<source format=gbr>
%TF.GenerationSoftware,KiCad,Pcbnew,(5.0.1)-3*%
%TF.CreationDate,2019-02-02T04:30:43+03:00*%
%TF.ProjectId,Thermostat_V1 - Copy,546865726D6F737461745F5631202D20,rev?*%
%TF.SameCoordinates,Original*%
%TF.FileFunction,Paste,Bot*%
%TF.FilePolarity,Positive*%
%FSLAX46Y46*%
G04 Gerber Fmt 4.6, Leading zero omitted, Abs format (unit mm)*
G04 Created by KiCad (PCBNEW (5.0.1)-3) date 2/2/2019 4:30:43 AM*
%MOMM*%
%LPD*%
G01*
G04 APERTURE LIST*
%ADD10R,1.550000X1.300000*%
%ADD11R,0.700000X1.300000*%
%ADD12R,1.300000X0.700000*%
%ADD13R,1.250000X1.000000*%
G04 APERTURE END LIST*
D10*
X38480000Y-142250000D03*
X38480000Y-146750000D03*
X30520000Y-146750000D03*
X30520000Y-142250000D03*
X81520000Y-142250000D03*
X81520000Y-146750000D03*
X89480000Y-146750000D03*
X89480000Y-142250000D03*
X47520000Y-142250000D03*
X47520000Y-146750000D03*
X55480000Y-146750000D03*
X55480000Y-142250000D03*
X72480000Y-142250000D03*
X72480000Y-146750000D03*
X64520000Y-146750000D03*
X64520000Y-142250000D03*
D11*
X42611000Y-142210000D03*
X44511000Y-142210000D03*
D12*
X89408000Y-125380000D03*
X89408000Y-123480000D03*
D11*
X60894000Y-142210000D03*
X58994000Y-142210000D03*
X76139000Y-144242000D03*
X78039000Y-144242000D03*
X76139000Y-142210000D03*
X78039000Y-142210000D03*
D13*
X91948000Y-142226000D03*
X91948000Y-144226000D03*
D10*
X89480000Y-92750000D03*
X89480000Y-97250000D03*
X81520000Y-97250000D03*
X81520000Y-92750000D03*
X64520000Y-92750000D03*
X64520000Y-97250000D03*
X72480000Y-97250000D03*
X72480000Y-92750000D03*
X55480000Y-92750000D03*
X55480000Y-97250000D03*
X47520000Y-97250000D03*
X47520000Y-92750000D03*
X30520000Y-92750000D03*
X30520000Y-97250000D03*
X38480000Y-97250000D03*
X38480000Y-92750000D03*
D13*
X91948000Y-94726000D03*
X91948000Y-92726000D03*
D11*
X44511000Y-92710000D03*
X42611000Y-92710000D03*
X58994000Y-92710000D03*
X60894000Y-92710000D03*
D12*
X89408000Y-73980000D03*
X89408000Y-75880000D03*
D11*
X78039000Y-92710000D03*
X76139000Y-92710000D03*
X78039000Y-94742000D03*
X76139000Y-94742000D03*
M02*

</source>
--------------------------------
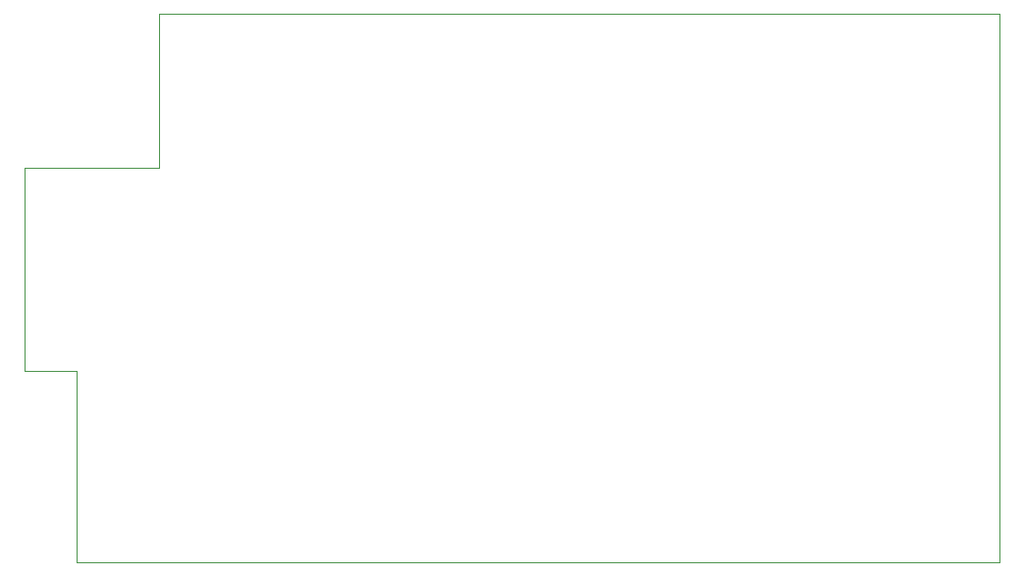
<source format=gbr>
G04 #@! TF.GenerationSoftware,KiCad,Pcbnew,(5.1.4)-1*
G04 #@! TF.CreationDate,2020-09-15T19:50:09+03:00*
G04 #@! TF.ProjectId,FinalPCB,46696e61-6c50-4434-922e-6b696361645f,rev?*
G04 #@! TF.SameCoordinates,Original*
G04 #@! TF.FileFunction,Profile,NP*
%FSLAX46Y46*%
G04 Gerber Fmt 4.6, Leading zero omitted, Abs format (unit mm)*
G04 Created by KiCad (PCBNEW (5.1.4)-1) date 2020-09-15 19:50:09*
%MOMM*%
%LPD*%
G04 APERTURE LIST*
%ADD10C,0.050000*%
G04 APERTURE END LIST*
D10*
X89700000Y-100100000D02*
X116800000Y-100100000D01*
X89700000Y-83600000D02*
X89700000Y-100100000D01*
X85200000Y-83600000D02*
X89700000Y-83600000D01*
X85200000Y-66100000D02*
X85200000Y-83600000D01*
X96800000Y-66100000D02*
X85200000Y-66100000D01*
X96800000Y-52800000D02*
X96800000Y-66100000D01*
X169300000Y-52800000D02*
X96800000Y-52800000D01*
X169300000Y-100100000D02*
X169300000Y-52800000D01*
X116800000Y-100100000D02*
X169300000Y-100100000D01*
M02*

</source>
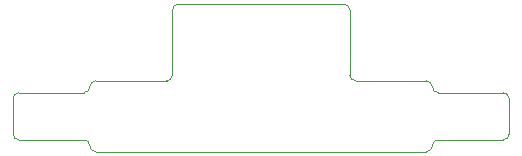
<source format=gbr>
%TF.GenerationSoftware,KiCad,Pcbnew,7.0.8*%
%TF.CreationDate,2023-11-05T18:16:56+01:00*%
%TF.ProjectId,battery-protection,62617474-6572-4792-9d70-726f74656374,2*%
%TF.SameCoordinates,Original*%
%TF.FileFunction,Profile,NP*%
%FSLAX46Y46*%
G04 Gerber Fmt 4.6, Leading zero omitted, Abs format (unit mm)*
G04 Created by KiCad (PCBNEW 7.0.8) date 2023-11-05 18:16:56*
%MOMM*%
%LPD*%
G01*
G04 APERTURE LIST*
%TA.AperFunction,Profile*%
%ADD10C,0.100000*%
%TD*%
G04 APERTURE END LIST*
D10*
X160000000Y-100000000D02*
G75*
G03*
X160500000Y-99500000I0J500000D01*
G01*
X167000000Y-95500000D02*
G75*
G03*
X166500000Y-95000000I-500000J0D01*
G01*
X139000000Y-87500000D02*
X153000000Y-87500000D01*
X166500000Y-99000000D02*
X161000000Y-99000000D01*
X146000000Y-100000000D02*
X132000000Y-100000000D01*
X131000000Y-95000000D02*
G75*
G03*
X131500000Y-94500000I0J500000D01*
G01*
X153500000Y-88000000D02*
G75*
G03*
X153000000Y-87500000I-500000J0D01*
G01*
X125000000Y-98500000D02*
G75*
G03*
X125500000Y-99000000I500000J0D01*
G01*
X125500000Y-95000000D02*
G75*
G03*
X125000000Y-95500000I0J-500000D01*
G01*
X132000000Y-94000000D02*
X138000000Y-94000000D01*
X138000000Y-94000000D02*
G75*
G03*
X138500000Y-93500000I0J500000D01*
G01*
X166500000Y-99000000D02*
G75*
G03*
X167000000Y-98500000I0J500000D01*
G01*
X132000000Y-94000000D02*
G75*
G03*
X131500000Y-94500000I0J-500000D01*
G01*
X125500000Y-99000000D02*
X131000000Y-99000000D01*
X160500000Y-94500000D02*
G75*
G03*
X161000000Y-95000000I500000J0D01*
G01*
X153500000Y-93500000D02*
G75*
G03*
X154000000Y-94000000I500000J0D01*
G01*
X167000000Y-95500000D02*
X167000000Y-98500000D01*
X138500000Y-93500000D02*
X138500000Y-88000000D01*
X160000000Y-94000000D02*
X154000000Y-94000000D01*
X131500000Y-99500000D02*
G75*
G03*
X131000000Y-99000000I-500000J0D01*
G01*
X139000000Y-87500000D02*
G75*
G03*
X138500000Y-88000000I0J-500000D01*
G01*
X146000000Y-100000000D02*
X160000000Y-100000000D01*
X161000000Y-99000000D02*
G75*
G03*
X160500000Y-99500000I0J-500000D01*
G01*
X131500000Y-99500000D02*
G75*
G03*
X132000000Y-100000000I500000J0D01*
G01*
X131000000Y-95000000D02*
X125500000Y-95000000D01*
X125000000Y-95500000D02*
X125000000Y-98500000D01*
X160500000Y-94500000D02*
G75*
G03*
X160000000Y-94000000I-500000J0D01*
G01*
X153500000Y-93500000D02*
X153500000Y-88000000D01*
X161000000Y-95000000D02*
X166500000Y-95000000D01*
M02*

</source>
--------------------------------
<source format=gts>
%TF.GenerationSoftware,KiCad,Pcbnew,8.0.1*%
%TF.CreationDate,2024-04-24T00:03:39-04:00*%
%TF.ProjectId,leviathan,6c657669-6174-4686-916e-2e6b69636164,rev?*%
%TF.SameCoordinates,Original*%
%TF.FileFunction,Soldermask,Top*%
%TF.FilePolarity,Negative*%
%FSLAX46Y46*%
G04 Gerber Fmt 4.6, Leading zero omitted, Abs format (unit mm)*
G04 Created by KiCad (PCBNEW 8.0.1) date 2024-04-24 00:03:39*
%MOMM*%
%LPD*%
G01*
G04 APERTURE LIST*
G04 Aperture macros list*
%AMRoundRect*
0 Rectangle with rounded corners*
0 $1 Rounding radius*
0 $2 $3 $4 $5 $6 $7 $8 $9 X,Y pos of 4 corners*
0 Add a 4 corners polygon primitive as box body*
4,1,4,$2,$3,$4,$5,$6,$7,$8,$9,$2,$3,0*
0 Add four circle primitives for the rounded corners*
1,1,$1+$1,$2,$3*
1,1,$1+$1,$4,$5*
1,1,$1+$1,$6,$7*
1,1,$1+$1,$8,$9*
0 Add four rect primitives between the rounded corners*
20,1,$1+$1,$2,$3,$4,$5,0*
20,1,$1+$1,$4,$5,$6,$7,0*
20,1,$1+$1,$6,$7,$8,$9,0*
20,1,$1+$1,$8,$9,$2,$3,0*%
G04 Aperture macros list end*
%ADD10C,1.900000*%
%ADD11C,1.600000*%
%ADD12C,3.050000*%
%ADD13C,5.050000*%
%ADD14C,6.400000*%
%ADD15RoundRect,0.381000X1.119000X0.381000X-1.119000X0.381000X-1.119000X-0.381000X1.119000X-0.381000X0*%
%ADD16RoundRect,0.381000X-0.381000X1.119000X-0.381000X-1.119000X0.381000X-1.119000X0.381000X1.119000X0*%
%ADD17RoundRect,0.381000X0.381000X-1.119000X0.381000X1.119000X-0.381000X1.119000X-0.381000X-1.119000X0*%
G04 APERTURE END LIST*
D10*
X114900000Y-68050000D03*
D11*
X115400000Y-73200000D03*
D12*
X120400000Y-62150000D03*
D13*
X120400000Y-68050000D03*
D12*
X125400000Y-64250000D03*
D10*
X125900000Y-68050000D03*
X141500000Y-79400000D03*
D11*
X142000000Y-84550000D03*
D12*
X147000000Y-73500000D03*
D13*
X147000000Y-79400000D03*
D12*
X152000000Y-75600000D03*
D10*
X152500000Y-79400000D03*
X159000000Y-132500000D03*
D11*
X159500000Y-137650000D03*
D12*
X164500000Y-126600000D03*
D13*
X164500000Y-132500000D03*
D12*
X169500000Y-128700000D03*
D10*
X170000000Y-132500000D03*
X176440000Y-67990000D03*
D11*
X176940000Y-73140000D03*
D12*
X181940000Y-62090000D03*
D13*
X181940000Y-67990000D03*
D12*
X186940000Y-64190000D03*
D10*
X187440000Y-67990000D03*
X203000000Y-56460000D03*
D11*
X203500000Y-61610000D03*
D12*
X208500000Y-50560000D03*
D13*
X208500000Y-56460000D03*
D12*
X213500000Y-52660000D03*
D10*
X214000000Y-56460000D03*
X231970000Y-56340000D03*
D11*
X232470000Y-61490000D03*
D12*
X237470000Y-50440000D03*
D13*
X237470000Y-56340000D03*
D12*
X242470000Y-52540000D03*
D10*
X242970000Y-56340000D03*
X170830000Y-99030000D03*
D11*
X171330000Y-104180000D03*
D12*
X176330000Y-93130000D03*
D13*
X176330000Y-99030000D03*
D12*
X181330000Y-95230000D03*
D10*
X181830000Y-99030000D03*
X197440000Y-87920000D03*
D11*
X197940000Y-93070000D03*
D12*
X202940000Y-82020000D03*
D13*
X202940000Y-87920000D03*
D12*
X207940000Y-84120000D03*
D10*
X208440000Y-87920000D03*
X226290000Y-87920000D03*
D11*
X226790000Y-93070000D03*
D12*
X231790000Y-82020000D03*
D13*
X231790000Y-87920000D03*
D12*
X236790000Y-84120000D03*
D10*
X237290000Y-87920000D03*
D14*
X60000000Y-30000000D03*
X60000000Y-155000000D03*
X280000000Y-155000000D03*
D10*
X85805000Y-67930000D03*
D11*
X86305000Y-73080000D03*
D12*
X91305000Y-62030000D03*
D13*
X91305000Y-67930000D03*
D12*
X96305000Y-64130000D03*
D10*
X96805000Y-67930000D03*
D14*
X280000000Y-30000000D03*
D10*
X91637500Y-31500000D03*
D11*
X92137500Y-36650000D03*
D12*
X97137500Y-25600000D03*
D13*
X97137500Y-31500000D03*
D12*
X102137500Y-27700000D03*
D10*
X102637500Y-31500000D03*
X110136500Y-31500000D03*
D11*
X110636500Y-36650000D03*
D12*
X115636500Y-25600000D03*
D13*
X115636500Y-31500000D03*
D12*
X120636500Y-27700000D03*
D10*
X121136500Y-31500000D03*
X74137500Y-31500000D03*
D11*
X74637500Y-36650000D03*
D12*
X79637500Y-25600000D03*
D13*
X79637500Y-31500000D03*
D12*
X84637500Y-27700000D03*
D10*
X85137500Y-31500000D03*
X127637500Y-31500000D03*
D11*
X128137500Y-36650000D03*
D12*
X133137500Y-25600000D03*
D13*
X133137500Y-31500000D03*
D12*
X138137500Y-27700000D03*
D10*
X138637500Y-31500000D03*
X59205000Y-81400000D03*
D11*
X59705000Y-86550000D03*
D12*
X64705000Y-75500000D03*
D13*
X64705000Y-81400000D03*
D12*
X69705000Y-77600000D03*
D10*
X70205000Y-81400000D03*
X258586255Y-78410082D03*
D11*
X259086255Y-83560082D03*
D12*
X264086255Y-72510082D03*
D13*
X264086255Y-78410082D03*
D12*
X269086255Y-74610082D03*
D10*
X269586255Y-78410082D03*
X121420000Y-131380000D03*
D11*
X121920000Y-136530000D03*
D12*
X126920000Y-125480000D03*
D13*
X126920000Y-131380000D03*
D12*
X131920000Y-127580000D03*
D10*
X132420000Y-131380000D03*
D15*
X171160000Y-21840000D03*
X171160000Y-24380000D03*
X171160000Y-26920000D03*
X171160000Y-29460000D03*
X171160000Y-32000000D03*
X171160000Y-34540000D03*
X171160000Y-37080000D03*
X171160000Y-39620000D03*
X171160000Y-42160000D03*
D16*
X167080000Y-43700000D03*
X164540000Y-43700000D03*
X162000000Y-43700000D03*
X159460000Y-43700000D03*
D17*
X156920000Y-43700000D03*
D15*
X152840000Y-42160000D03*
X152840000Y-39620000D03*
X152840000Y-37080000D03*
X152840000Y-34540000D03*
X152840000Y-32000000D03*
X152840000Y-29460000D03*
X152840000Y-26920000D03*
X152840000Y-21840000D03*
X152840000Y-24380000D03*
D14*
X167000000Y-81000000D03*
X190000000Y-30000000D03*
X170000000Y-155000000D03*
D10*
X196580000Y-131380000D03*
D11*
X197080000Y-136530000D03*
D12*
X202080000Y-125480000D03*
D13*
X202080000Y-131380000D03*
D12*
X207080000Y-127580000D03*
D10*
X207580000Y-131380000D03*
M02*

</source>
--------------------------------
From the data above, output exactly the lines between the one containing "X133137500Y-31500000D03*" and the one containing "X70205000Y-81400000D03*", counting both of them.

» **Written response**
X133137500Y-31500000D03*
D12*
X138137500Y-27700000D03*
D10*
X138637500Y-31500000D03*
X59205000Y-81400000D03*
D11*
X59705000Y-86550000D03*
D12*
X64705000Y-75500000D03*
D13*
X64705000Y-81400000D03*
D12*
X69705000Y-77600000D03*
D10*
X70205000Y-81400000D03*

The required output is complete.